Daniel G. Moreschi, a former institute executive who first proposed that AMI establish an AIDS hospital while working for the company in 1983, said the financial problems were partly caused by private physicians who were unwilling to refer patients to the facility because they would lose medical fees. As a result, he said, mostly poor patients sought treatment at the institute.
He also said that AMI had been unwilling to mount an extensive marketing effort to overcome the stiff competition the institute faces in Houston, where there are 46 general care hospitals, including 11 operated by AMI.
AMI officials do not dispute either assessment, although privately they said marketing efforts were hurt by other unexpected expenses. One AMI official said, for example, that pharmaceutical companies were unwilling to supply free drugs for testing. As a result, the official said, AMI was forced to pay “hundreds of thousands of dollars” to purchase anti-AIDS drugs.

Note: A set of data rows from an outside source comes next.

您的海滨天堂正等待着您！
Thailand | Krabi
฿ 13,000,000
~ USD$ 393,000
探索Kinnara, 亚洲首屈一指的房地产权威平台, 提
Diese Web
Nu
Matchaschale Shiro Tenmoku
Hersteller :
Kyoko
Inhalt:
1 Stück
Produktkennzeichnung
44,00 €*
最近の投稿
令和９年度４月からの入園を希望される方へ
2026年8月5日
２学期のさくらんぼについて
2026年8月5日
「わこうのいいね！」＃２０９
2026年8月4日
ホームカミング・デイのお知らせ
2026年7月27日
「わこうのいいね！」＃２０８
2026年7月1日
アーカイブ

The institute is one of 19 AIDS treatment and evaluation facilities across the nation currently receiving federal funds to test experimental anti-AIDS drugs such as Ampligen and DHPG. It was the only one of the 19 facilities that attempted to operate on a for-profit basis.
Institute researchers were to receive federal funding through July, 1991, according to a spokeswoman for the federally run National Institute of Allergy and Infectious Diseases in suburban Washington. But spokeswoman Sandy Hecker said she did not know if the money would be cut off or shifted to other researchers in the Houston area.

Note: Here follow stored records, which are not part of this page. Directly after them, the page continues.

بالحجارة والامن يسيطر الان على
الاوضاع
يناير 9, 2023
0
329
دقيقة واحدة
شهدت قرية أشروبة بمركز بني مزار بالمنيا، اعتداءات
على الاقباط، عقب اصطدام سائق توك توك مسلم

Peter W. A. Mansell, the medical director of the institute, who was instrumental in soliciting the grant, was traveling in Canada on Thursday and could not be reached for comment. But Mansell told United Press International that the institute’s work would continue in some form.
“We are trying to find an alternative location,” Mansell told UPI. “AMI has done better than anyone else,” he added. “No one else has taken on this responsibility. What is the state doing to look after indigent AIDS patients? The answer is, nothing.”